Ada pula, seorang selebritas sukses, berkisah tentang sosok ibunya. Sang ibu dikhianati oleh suami, berjuang keras membesarkan empat anak sendirian dengan bekerja serabutan. Setiap kali ia sedang kesal dengan mamanya, ia akan ingat, betapa dulu ibunya bekerja keras untuk mereka.
“Setiap hari mama akan bersepeda mengantarkan rantang makan siang ke sekolah untuk saya dan adik-adik. Pernah, suatu kali mama kecelakaan dan jatuh dari sepeda. Dalam keadaan luka-luka, ia tetap membawa rantang dengan makanan yang masih bisa diselamatkan untuk diberikan pada kami,” cerita sesembak seleb ini.
(Baca: Pesan Untuk Anak Mama yang (Mungkin) Ingin Ikut Demo)
Menjadi seorang ibu tidak ada sekolahnya maupun rumus yang baku. Kita juga tidak bisa menyontek ‘rumus’ teman tentang pola asuh seperti apa yang ia terapkan di rumah. Semua kembali pada keputusan pribadi. Meminjam istilah Stephen R.Covey, penulis The 7 Habits of Highly Effective People, untuk merumuskan tujuan, kita bisa lakukan dengan ‘Begin with the End in Mind’.
Sama halnya dengan pertanyaan yang sering kita terima sewaktu kecil, “Kalau sudah besar nanti mau jadi apa?” Hal yang sama sesungguhnya bisa kita terapkan dalam konteks menjadi ibu.

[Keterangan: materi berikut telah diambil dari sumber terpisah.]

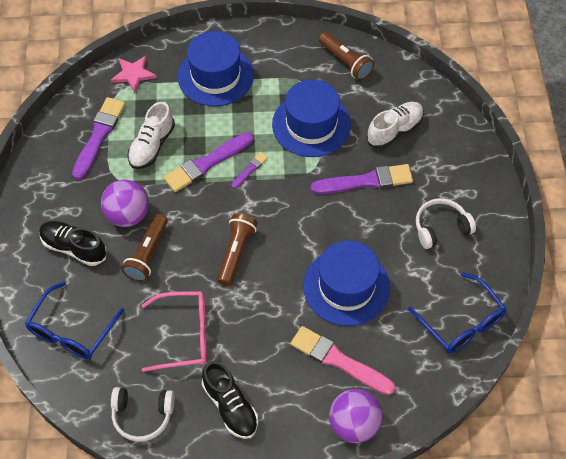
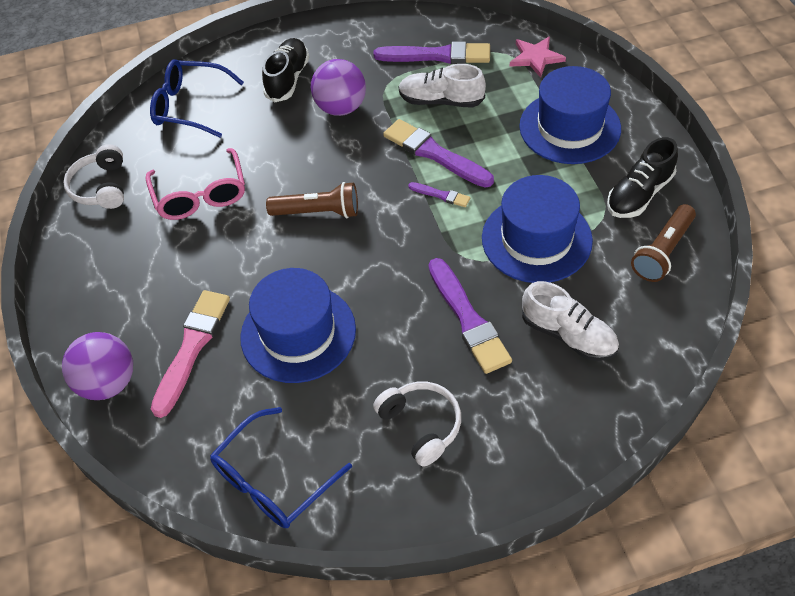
camera: 80 degrees right, 5 degrees down
(147, 254) = (295, 137): brown flashlight -> none
(230, 406) = (119, 257): black shoe -> black shoe (639, 194)

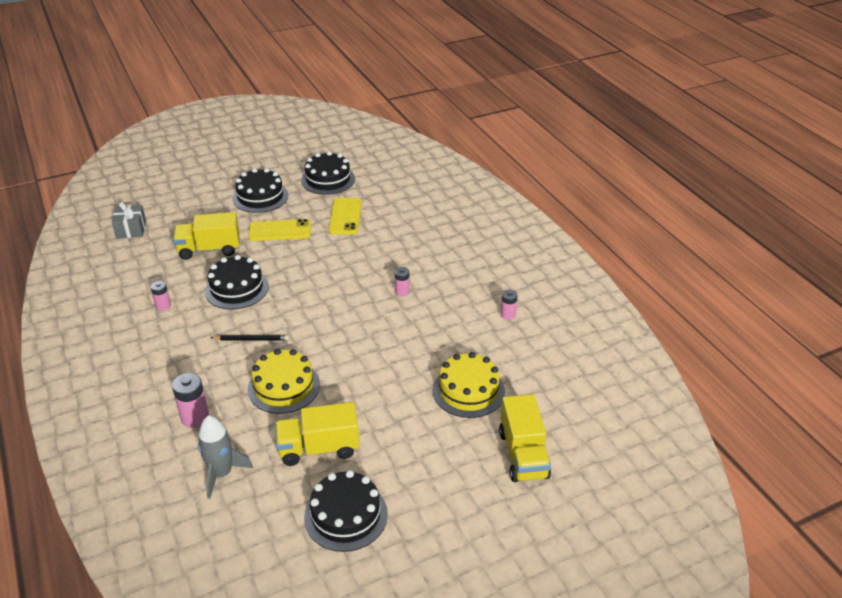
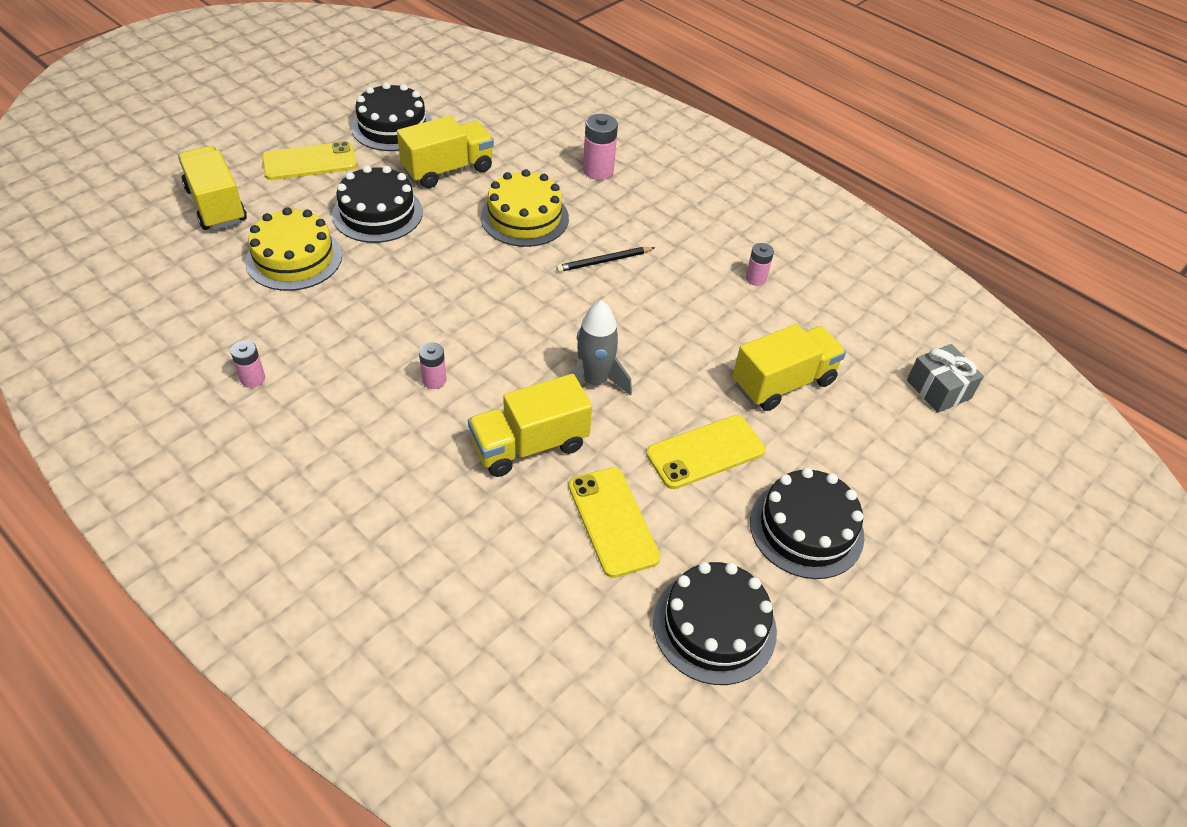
camera: 155 degrees right, 10 degrees up
(222, 474) = (531, 134): grey rocket -> grey rocket (594, 381)
(237, 288) = (683, 326): black cake -> black cake (377, 213)
(366, 251) = (529, 445): none -> yellow truck
(436, 486) = (309, 162): none -> yellow phone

Setelah kelahiran seorang anak, otomatis Anda adalah seorang ibu. Lalu, ajukan pada diri Anda sendiri, sebuah pertanyaan, “Anda nanti ingin dikenang jadi ibu seperti apa?”
Begin with the End in Mind adalah mendasarkan pola asuh yang ingin kita terapkan lewat berimajinasi. Apa yang ada dalam benak Anda saat ini. Menurut Covey, ibarat sebuah rumah, dibangun berdasarkan blueprint atau cetak biru yang sudah dibuat. Jika Anda tidak melakukan upaya sadar untuk memvisualisasikan siapa Anda dan apa yang Anda inginkan dalam hidup, maka Anda membiarkan orang lain untuk membentuk Anda dan menentukan hidup Anda.
(Baca: Surat untuk Anak Laki-lakiku: Tak Perlu Malu Menjadi Anak Mama)
Di masa depan, kehidupan seperti apa yang Anda bayangkan? Anak-anak menjadi orang sukses dan berkelimpahan materi sehingga bisa membahagiakan orangtua? Anak-anak menjadi orang yang supersibuk sehingga tak punya waktu untuk menengok orangtua? Anak-anak menjadi orang yang hormat pada orangtua?
Bayangan-bayangan itulah yang akan menentukan setiap keputusan hidup Anda. Sebab, seperti kata Covey, Anda lah yang menciptakan nasib Anda sendiri dan bisa mewujudkan masa depan yang Anda impikan. Seperti yang disampaikan Ellen Kristie, penulis buku Cinta yang Berpikir, “Jika yang Anda kejar adalah penilaian orang lain atau apa yang bagus di mata orang lain, maka bisa jadi Anda sedang menyandarkan tangga pada tembok yang salah. Jika yang Anda kejar adalah materi, mengejar uang mau sampai seberapa? Naik pangkat mau sampai setinggi apa?”
Dalam merumuskan tujuan pribadi, Ellen memberi saran, sebaiknya kita tidak menyandarkan tujuan pada kebahagiaan ataupun materi semata. “Bahagia belum tentu hidupnya berkualitas. Begitu juga prestise atau materi, suatu saat bisa menjadi bumerang. Sebagai ibu, kita bertumbuh untuk mengabdi pada sesuatu yang lebih besar daripada dirimu sendiri,” tutur Ellen.